|Scenes of life|
Yesterday was probably the most important celebration in the Buddhist calendar - the Saga Dawa -which honors the day Buddha reached Enlightenment. It is in the Tibetan Calendar the fourth month's full moon. In the small area of Mt. Kailash, this was major. About 10,000 mostly Tibetan pilgrims - and a few foreigners (you could tell by their trekking gear) - arrived at the place by foot, by motorcycle, by land cruiser which was where we actually set off for the Kora. There a giant pole of prayer flags was lowered to remove the old ones (which become relics people can pick up to protect them from evil) and then, in front of the most important Lamas from the local monastery wearing extraordinary huge round red hats, a brief worship service and drumming and omming and the pole is dressed again in new prayer flags and raised til it is perfectly straight. That's it. Of course, everyone brings along prayer flags to toss onto the new hope and the ceremony was over in about two hours. The wind was freezing and clouds bonneted Mt. Kailash and I sat wrapped in my fur Tibetan skirt in the car. I guess presence counts.
|Pilgrims of all sorts at Saga Dawa|
|The Lamas at work at Saga Dawa|
|Fixing the pole - Saga Dawa|
|The pole rises at Saga Dawa|
|Women Pilgrims at Saga Dawa|
That was quite a send off for the beginning of the homeward trek, which means a return to Kathmandu to see friends, and then a bite out of luxury for a few days in Thailand. We ate a Chinese lunch of vegetables - how can someone be so skilled with a wok?? The best eggplant, cauliflower, Chinese Cabbage and fried potatoes one can experience, home cooked on the spot in a small Chinese dive across from the rest house where we had lodged twice. The smiles are bountiful there.
It dawned on me that none of the Tibetan people are fat.

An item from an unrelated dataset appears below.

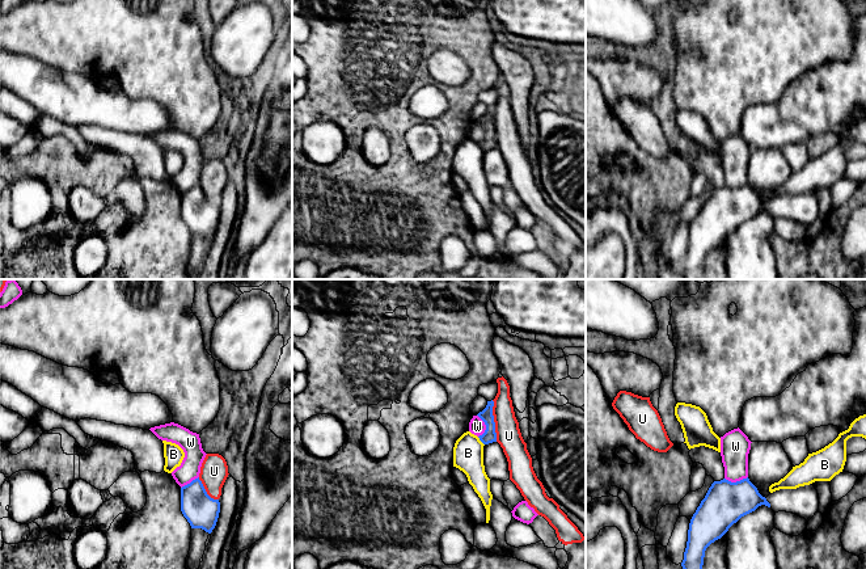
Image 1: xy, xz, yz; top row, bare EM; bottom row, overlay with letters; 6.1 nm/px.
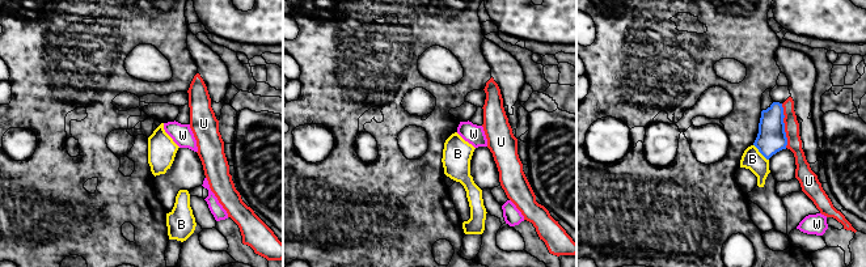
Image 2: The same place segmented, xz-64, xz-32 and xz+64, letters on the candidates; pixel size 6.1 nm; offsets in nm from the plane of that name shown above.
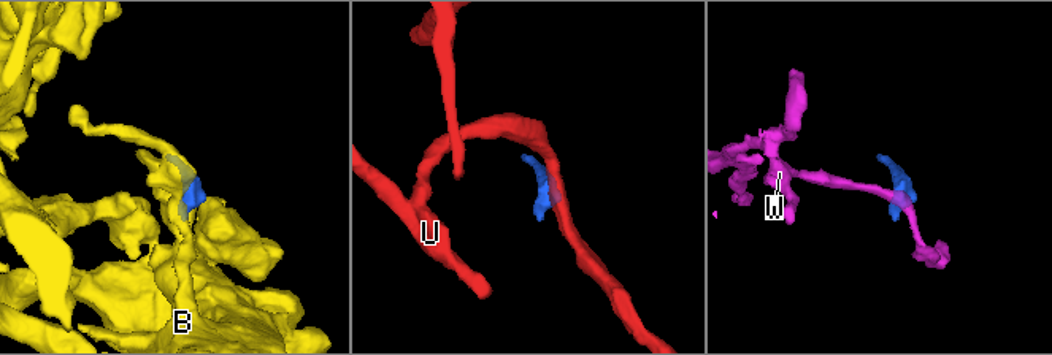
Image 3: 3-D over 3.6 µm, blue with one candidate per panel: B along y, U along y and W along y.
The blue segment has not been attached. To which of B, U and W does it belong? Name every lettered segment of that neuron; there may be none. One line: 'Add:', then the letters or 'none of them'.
Add: none of them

For one thing: they don't have dessert or sweet snacks. Those Snickers bars are out there for the tourist like me. There doesn't seem to be seafood of any sort in this landlocked nation. They don't eat bread as a given. Maybe a thick pancake like bread called just that, Tibetan bread at breakfast. Mostly it's white rice and noodles in broth. When you sit down at any table anywhere, someone hands you a paper cup with jasmine tea leaves in it and then comes with a big fat thermos painted with flowers and pours boiling water in your paper cup. Tea is the thing here.
I believe their weight secret is that Tibetans are always walking, they are always doing a Kora somewhere - it could be around Stupas or Chortans or monasteries or temples - or even "old towns" as in Lasha. There are no tennis courts, golf courses, gymnasiums, football fields, that I saw. Tibetans do it simple. They walk and walk humming prayers, chanting, carrying whirly prayer wheels, fingering long prayer beads, and focusing always on their faith. They always walk clockwise even when they pass some instantaneous monument on the road side. Go left. Always go left of a sacred icon. They walk briskly and with determination and are always covered up. There is nothing brash or over-exposed about women. In fact they load on the clothes, probably because it's cold at high altitudes. But they wear long wrapped jumpers (wool) with silk blouses, and layers of sweaters and Down jackets and coats, comfortable walking shoes (you rarely see anyone in high heels - if so, it's a youngster) - some are red hand sewn wool boots, and always an assortment of hats (everyone's is pretty much the same style) and scarves (a group of yak women caretakers puts on a shocking pink head scarf) and always that face mask that keeps out the smoke, sand and whatever. It's hard to see expression. But somehow you feel a sort of delight as they go about their prayers and life. They move briskly even if bent with bad bones.
|The dogs at night|
I miss plants. There are no flowers anywhere, really, but some sort of roadside purple thistle-like that grows in the Lasha area. Nothing of color grows in the areas in which I traveled. No trees. Not one tree. In some areas along rivers, the government has a massive tree planting project but they are all saplings and no forest has arisen yet. Probably the most invasive sense in this part of Tibet is that constant odor that kind of clicks on a "yuck" when I walk out the door. It's the odor of Yak dung burning for warmth, mixed with incense and bowel movements from those outhouses, and smoke from cigarettes (there's no "no smoking" in these parts) and probably the odor of animals and men hard at work. Perfume could do wonders but the point is, live and let live. This is life at its purest.